======== Page excerpt

The Drone Wars Are Already Here

The skies of Syria, Yemen, and Libya swarm with armed and dangerous UAVs. And the tech is spreading farther and farther afield.

(Bloomberg Businessweek) -- The Kurdish fighters emerged from a tunnel and were spotted by a Turkish reconnaissance drone. As they were loading ammunition onto a truck in a parched Syrian landscape, the drone fed their coordinates to an F-16. It attacked seconds later, sending a huge ball of flames into the air. When the smoke cleared, there was nothing left but a crater—a success, Turkey’s defense ministry declared, as it released a video of the strike.

================
======== Provided information

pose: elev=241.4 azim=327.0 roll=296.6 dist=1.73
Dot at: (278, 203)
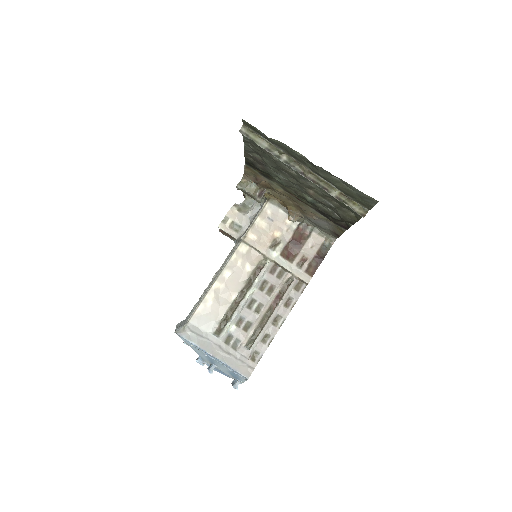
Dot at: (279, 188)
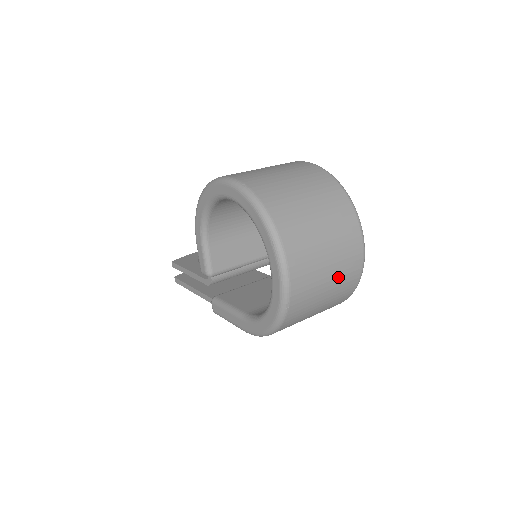
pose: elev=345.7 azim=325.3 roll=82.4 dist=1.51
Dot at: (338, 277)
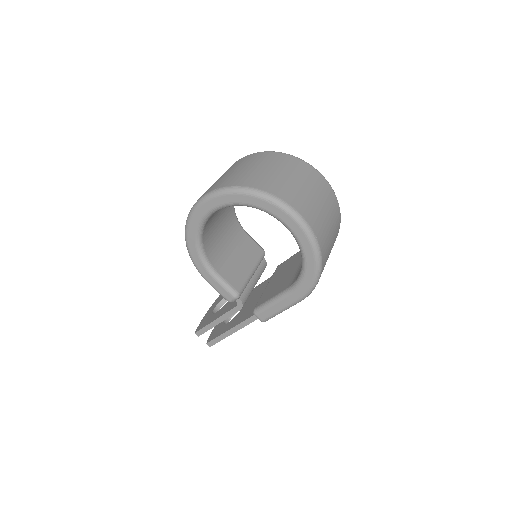
Dot at: (325, 201)
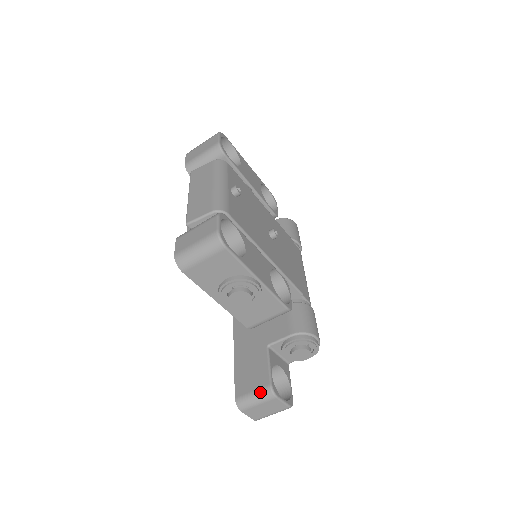
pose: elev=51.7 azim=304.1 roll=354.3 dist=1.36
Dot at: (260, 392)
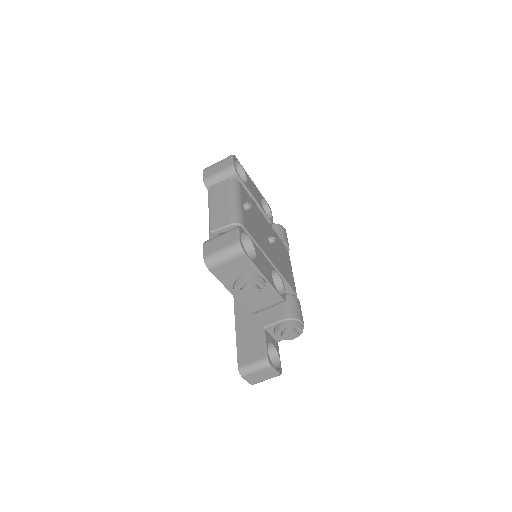
Dot at: (258, 363)
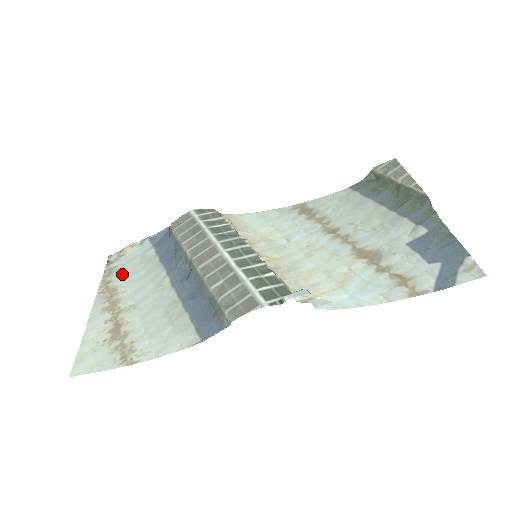
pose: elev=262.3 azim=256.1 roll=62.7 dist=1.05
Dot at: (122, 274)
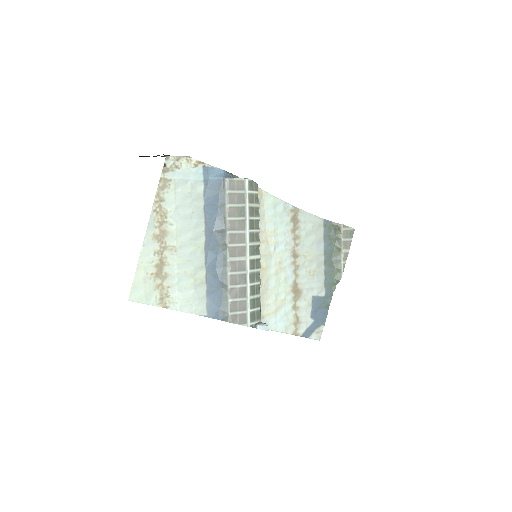
Dot at: (174, 198)
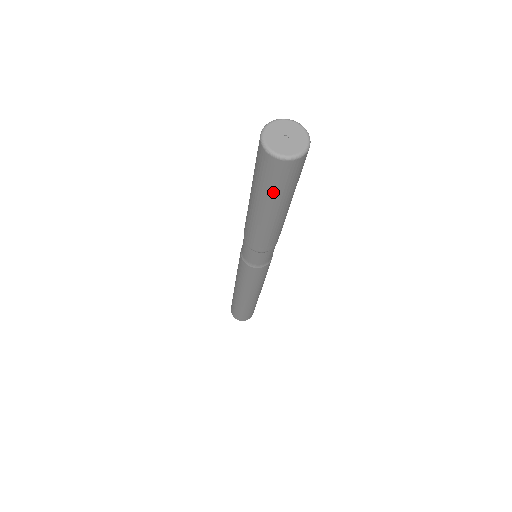
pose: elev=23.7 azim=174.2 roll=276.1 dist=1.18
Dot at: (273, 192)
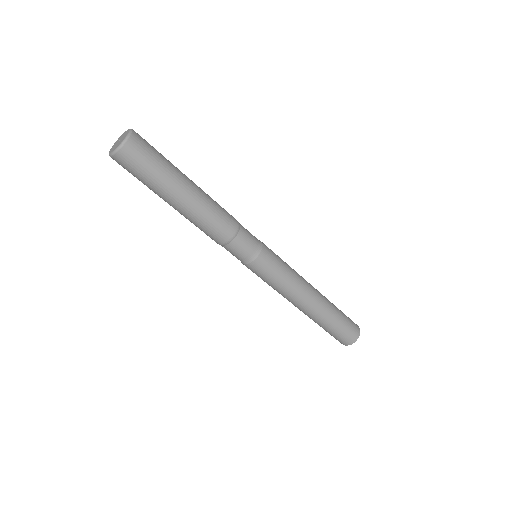
Dot at: (153, 177)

================

(Directives):
1 - In the drone wars article, what aircraft did the Turkish reconnaissance drone send the Kurdish fighters' coordinates to?
2 - Translate this sentence from the drone wars article into Spanish: "It attacked seconds later, sending a huge ball of flames into the air."
3 - Reproduce everything in the drone wars article from "The skies of" down to "of the strike.".

(Solutions below):
1 - An F-16.

2 - Atacó segundos después, lanzando una enorme bola de llamas al aire.

3 -
The skies of Syria, Yemen, and Libya swarm with armed and dangerous UAVs. And the tech is spreading farther and farther afield.

(Bloomberg Businessweek) -- The Kurdish fighters emerged from a tunnel and were spotted by a Turkish reconnaissance drone. As they were loading ammunition onto a truck in a parched Syrian landscape, the drone fed their coordinates to an F-16. It attacked seconds later, sending a huge ball of flames into the air. When the smoke cleared, there was nothing left but a crater—a success, Turkey’s defense ministry declared, as it released a video of the strike.